If there is a need i can post the full error. What I got from this is that the key is not valid and If I remove there 2 lines:
ssl_certificate => "/etc/logstash/config/certs/elasticsearch/elasticsearch.crt"
ssl_key => "/etc/logstash/config/certs/elasticsearch/elasticsearch.key"

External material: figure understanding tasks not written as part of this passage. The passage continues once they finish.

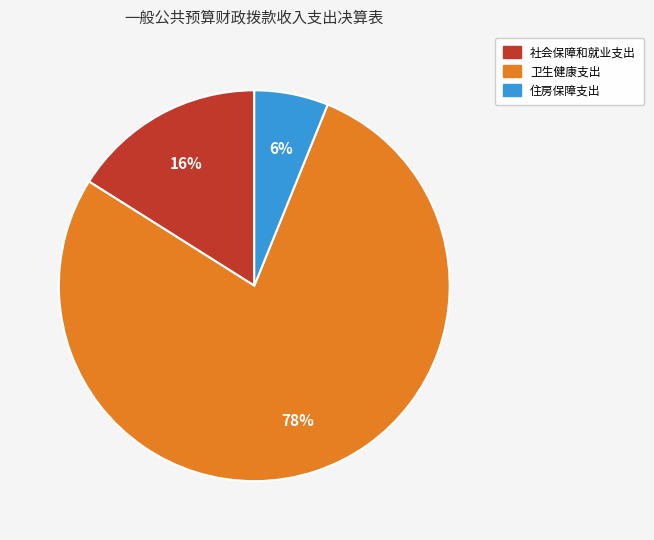

Is it true that 社会保障和就业支出 is 26% of the pie?

False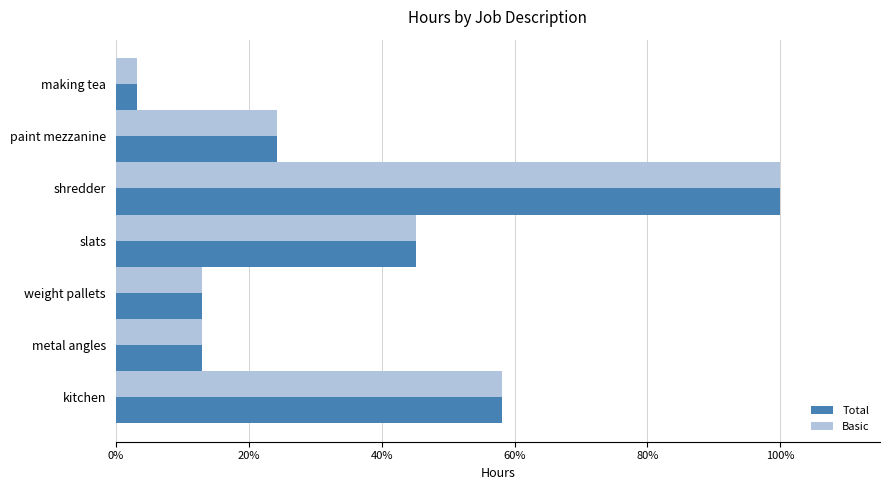

What are all the series names shown in the legend?

Total, Basic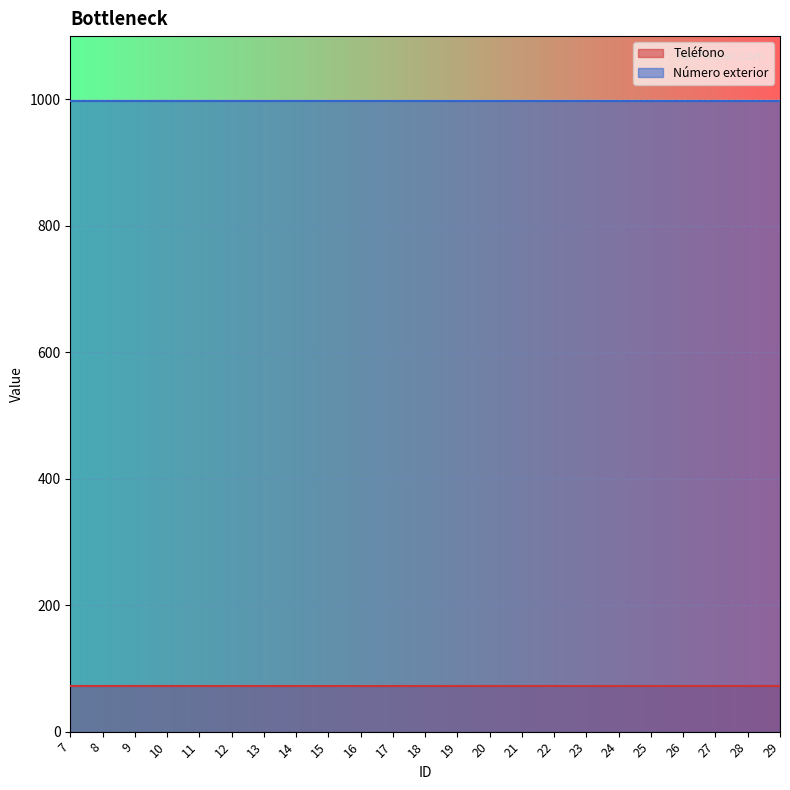

Which category has the lowest value in the Número exterior series?

7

First is seems that the connection is working:
logstash | [2024-04-05T09:33:57,521][INFO ][logstash.outputs.elasticsearch][main] New Elasticsearch output {:class=>"LogStash::Outputs::ElasticSearch", :hosts=>["https://elasticsearch:9200"]}
logstash | [2024-04-05T09:33:57,557][INFO ][logstash.outputs.elasticsearch][main] Elasticsearch pool URLs updated {:changes=>{:removed=>[], :added=>[https://elastic:xxxxxx@elasticsearch:9200/]}}
logstash | [2024-04-05T09:33:57,749][WARN ][logstash.outputs.elasticsearch][main] Restored connection to ES instance {:url=>"https://elastic:xxxxxx@elasticsearch:9200/"}
logstash | [2024-04-05T09:33:57,750][INFO ][logstash.outputs.elasticsearch][main] Elasticsearch version determined (8.11.1) {:es_version=>8}
logstash | [2024-04-05T09:33:57,750][WARN ][logstash.outputs.elasticsearch][main] Detected a 6.x and above cluster: the `type` event field won't be used to determine the document _type {:es_version=>8}
logstash | [2024-04-05T09:33:57,772][INFO ][logstash.outputs.elasticsearch][main] Not eligible for data streams because config contains one or more settings that are not compatible with data streams: {"index"=>"log-%{+YYYY.MM.dd}"}
and then I get these erros:
elasticsearch | {"@timestamp":"2024-04-05T09:35:55.999Z", "log.level": "WARN", "message":"received plaintext http traffic on an https channel, closing connection Netty4HttpChannel{localAddress=/172.28.0.3:9200, remoteAddress=/172.28.0.4:33244}", "ecs.version": "1.2.0","service.name":"ES_ECS","event.dataset":"elasticsearch.server","process.thread.name":"elasticsearch[elasticsearch][transport_worker][T#2]","log.logger":"org.elasticsearch.http.netty4.Netty4HttpServerTransport","elasticsearch.cluster.uuid":"eX4SRKGNRnGI7SzSB0_DpQ","elasticsearch.node.id":"dT8PCmiTTziACkRZCOTTFA","elasticsearch.node.name":"elasticsearch","elasticsearch.cluster.name":"elk-cluster"}
logstash | [2024-04-05T09:35:56,000][INFO ][logstash.licensechecker.licensereader] Failed to perform request {:message=>"elasticsearch:9200 failed to respond", :exception=>Manticore::ClientProtocolException, :cause=>#<Java::OrgApacheHttp::NoHttpResponseException: elasticsearch:9200 failed to respond>}
logstash | [2024-04-05T09:35:56,001][WARN ][logstash.licensechecker.licensereader] Attempted to resurrect connection to dead ES instance, but got an error {:url=>"http://elasticsearch:9200/", :exception=>LogStash::Outputs::ElasticSearch::HttpClient::Pool::HostUnreachableError, :message=>"Elasticsearch Unreachable: [http://elasticsearch:9200/][Manticore::ClientProtocolException] elasticsearch:9200 failed to respond"}
logstash | [2024-04-05T09:35:56,013][ERROR][logstash.licensechecker.licensereader] Unable to retrieve Elasticsearch cluster info. {:message=>"No Available connections", :exception=>LogStash::Outputs::ElasticSearch::HttpClient::Pool::NoConnectionAvailableError}
logstash | [2024-04-05T09:35:56,013][ERROR][logstash.licensechecker.licensereader] Unable to retrieve license information from license server {:message=>"No Available connections"}
If you have any suggestion I'm happy to hear them.